Poetin    Maria    Schiffner

Zeitkritisches




Die Feuerhexe

Der Dichter Friedrich Schiller sagte im "Lied von der Glocke"

Wohltätig ist des Feuers Macht,
Wenn sie der Mensch gezähmt bewacht,
Doch furchtbar wird die Mimmelsmacht,
Wenn sie der Fesser sich entrafft


Wie richtig das ist, wird in den Wäldern des Hohen Venns manchmal allzu deutlich, bsonders im Frühling. Hier wachsen die Gräser und Farne über den Sommer meterhoch und bilden im Winter dann dicke Schichten, die alles bedecken, so dass im Frühling die jungen Gräser sehr lange brauchen, bevor sie hindurchkommen. Wenn dann die Frühlingsstürme über Land brausen und die warmen Sonnenstrahlen alles austrockenen, kommt die Zeit grosser Sorgen für Förster Rothard und seine Helfer; da sitzt die Feuerhexe auf der Lauer, um den Wald zu vernichten.

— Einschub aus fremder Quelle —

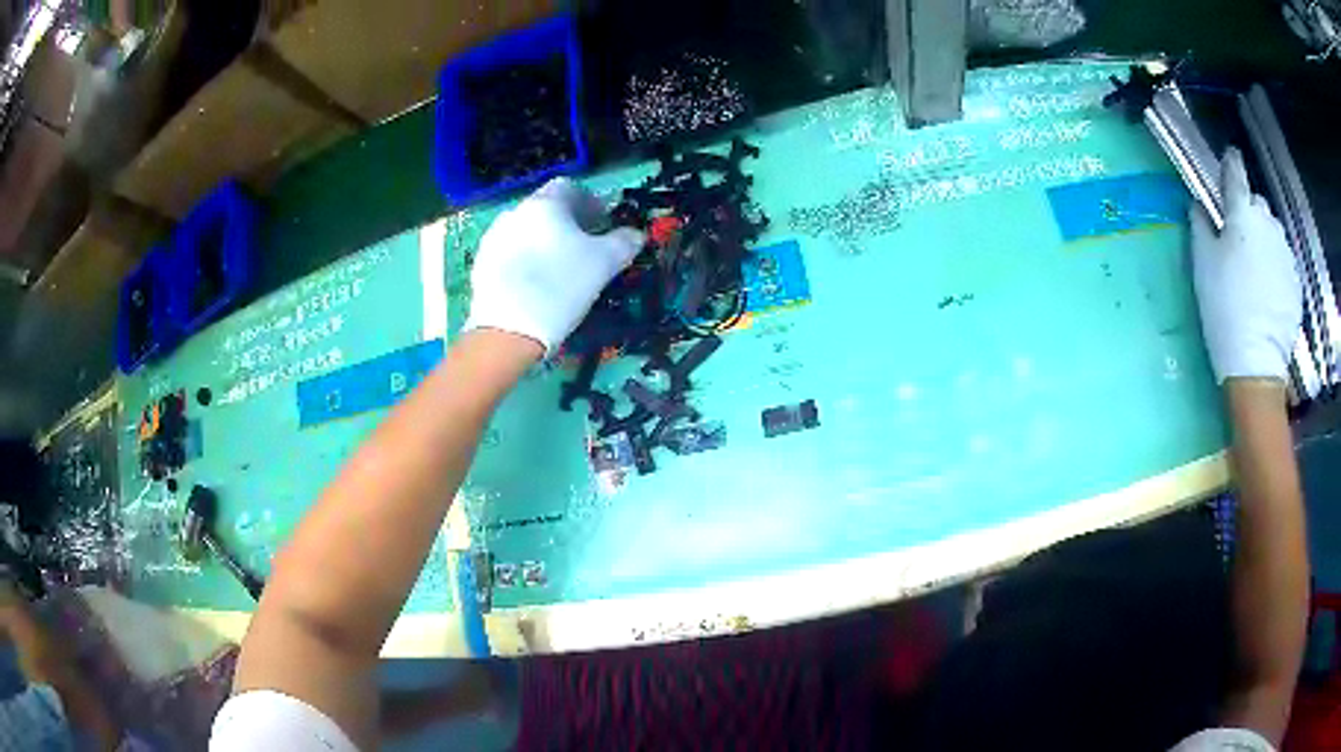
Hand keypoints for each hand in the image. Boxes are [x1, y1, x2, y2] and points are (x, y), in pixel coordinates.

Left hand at [463, 178, 643, 354]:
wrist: (508, 329)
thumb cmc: (562, 285)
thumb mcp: (604, 264)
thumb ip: (623, 243)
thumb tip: (635, 234)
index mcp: (546, 204)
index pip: (569, 187)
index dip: (589, 202)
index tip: (601, 223)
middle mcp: (515, 213)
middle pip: (545, 208)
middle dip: (566, 222)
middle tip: (584, 246)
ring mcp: (494, 239)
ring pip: (526, 231)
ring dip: (544, 241)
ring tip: (559, 268)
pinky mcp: (481, 265)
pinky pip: (510, 254)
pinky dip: (526, 260)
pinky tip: (535, 285)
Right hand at [1190, 147, 1301, 383]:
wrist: (1255, 359)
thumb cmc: (1224, 305)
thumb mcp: (1203, 263)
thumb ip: (1201, 226)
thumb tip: (1199, 206)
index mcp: (1242, 213)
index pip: (1236, 173)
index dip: (1232, 163)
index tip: (1231, 158)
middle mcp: (1268, 223)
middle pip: (1258, 206)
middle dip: (1250, 215)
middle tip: (1240, 240)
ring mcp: (1285, 253)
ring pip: (1273, 234)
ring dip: (1265, 241)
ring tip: (1257, 270)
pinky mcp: (1296, 281)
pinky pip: (1284, 262)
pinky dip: (1276, 268)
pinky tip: (1268, 292)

Zwar hat sie noch niemand gesehen, sie ist aber überall und wartet, ob leichtsinnige Leute oder Kinder mit Feuer spielen; ein kleines Fünkchen genügt, gleich ist sie da und setzt das vertrocknete Gras, dann die Bäume und schliesslich sogar den Moorboden in Brand und der ist dann kaum wieder zu löschen, weil er unter der Erdoberfläche weiterläuft und plötzlich an weit entfernter Stelle wieder hervorbricht. Und die Feuerhexe versteht ihr Handwerk, je schrecklicher es brennt, desto mehr Spass macht es ihr.

Ein Glück dass Förster Rothard sie so gut kennt; überall waren Wachtürme gebaut worden, auf denen Männer über den ganzen Wald schauen können. Wenn sich irgendwo ein Rauchwölkchen zeigt, wird der Förster angerufen und sogleich braust er mit seinem Löschwagen, in dem sich eine Mannschaft und allerlei Gerät befindet, los. Und wenn er bei der Brandstelle ankommt, hat die Feuerhexe nicht mehr zu lachen, besonders wenn die Feuerwehr dazu kommt. Es gibt aber dann eine grosse Schlacht, und zuletzt wird sie vertrieben. Freilich steht nun ein Stück des schönen Waldes schwarz und verkohlt da, aber sie hätte doch den ganzen Wald verbrennen wollen und das ist ihr nicht gelungen. Sie schleicht sich davon, um an anderer Stelle auf Leute zu lauern, die unvorsichtig mit Feuer umgehen. Darauf muss sie warten, weil sie selber ja kein Feuer anzünden kann. Erst wenn irgendwo ein noch so kleines Fünkchen brennt ist sie zur Stelle und im Nu ist es einen Waldbrand.

Der arme Förster Rothard, der seinen Wald so liebt, sieht sich traurig die Brandstelle an, die verkohl-ten Baumstümpfe, den schwarzen Boden, denkt auch daran, dass in den Bäumen vielleicht Vogel-nester gewesen sind, oder Häschen und andere Tiere dort am Boden gewohnt haben. Es ist eben die schlimmste Zeit im ganzen Jahr, ehe das junge Gras über das alte, verdorrte, hinauswächst, da muss Tag und Nacht Wache gehalten werden, weil immer wieder Leute unvorsichtig sind und die schreckliche Feuerhexe auf der Lauer liegt.